Quella ragazza era un pericolo pubblico ambulante; dopo aver sistemato tutti gli oggetti nello scatolone ripresi a camminare verso casa di mio padre.
In quel mondo io non esistevo, ero nato per uno solo scopo, aiutare mio padre nella sua grande impresa di “pulizia”.
Nessuno capiva ciò a cui aspiravamo e mio padre, ormai vecchio e stanco, era stato definito “assassino” da tutta quella gente. Proprio lui, che per vent’anni li aveva liberati di uomini dannosi per la società, proprio lui, che li aveva privati di dolori aggiuntivi.
Uccidi uno per salvarne 100, questo era il nostro motto.
Sono stato io ad uccidere mia madre, voleva rivelare a tutti della mia esistenza, era solo un intralcio per il nostro lavoro.
Per quanto riguarda mia cugina, beh, lei aveva fatto tutto da sola, ma i media avevano fatto passare mio padre per il responsabile.
Arrivai giusto in tempo per assistere allo spettacolo: un salto e tutto raggiunse la fine, il cerchio si chiuse.
Mio padre aveva completato la sua missione togliendosi la vita.
Dalla stazione di polizia provenne il dolce suono che aveva accompagnato la mia intera infanzia: uno sparo che Dio solo sa a chi era rivolto.

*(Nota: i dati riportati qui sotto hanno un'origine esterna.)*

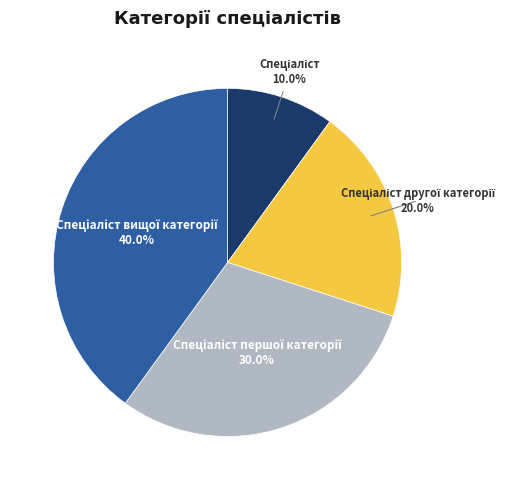

To the nearest percent, what is the difference between the largest and smallest slice percentages?

30%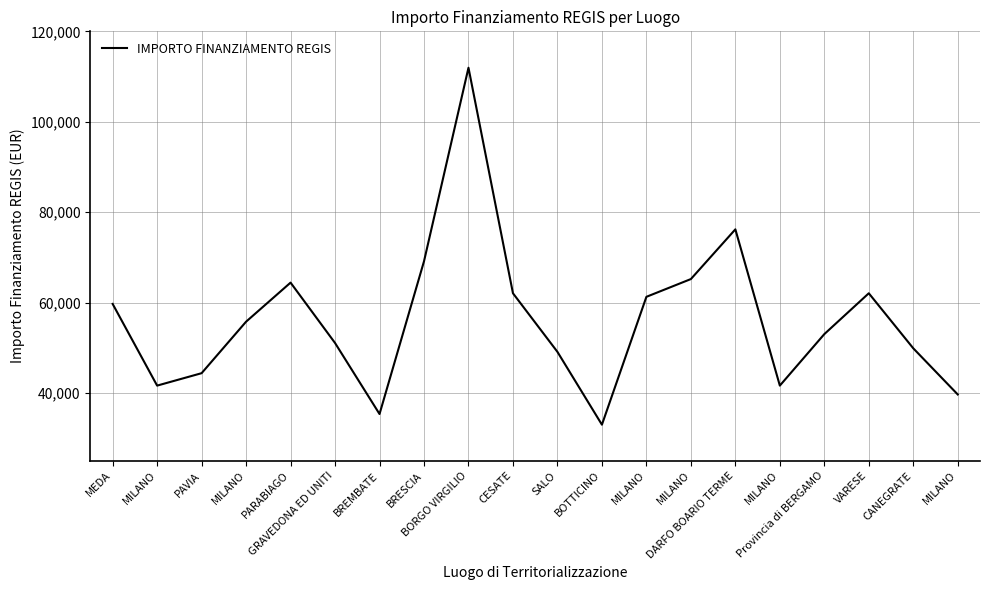

What is the average value?

56328.1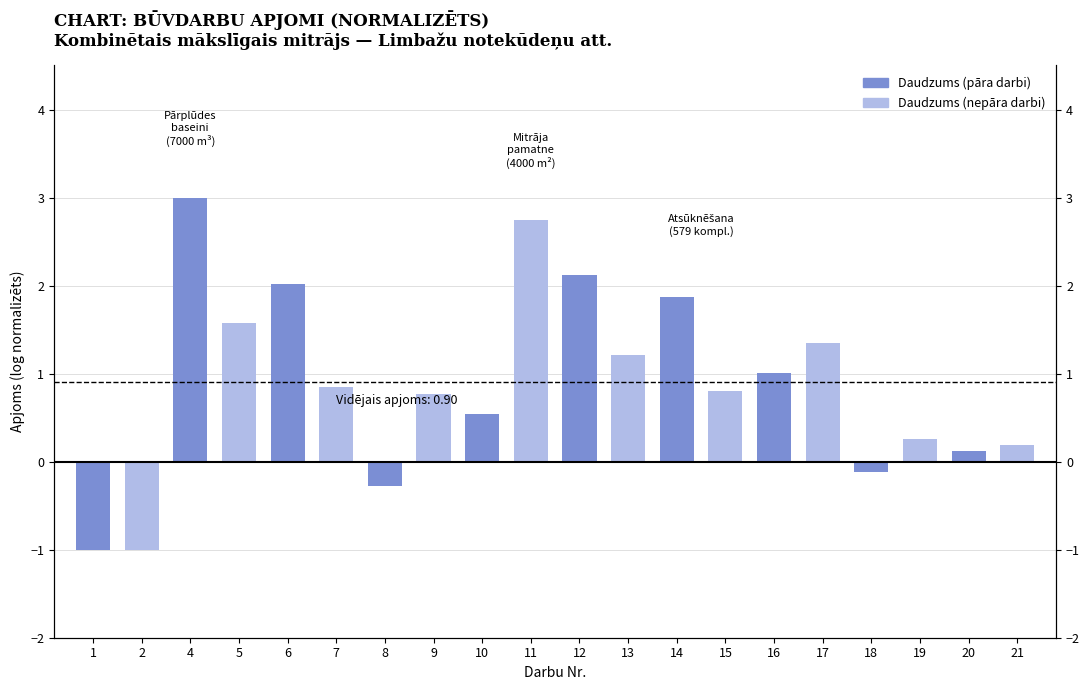

True or false: the data shows 3.1 at 14.

False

Non era ancora finita, non ero più utile in quel luogo, presi la pistola dallo scatolone di mio padre e recessi dall’incarico che mi era stato assegnato.
Un nuovo sparo.

Il corpo di quella bella ragazza bionda giaceva di fronte a me, un semplice poliziotto che non sapeva cosa quel giorno gli sarebbe aspettato.
Era ubriaca, forse drogata, e aveva minacciato di ucciderci se non avessimo catturato il serial killer degli anni 80 che girava a piede libero per la città.
Il colpo era partito così, la pistola non aveva la sicura ed una giovane vita era stata stroncata.
Era bellissima, e sembrava una brava ragazza.
Ma le apparenze ingannano, e non si vedono mai i problemi di una situazione se ci si è dentro fino al collo.
Le apparenze ingannano e nessuno lo vuole capire.
Lentamente l’attenzione della folla per quel fatto… svanì, privando quella ragazza dell’immortalità che, forse ed in un modo tutt’altro che positivo, le sarebbe spettata.
Poco più in là, in una casa disabitata, trovammo il cadavere dell’assassino seriale che la ragazza stava cercando di farci catturare; assieme a lui un ragazzo non identificato.
Era finita, quella lunga e pesante giornata era finalmente terminata.

Tre vite giunte alla conclusione, tre vite in attesa di una rinascita.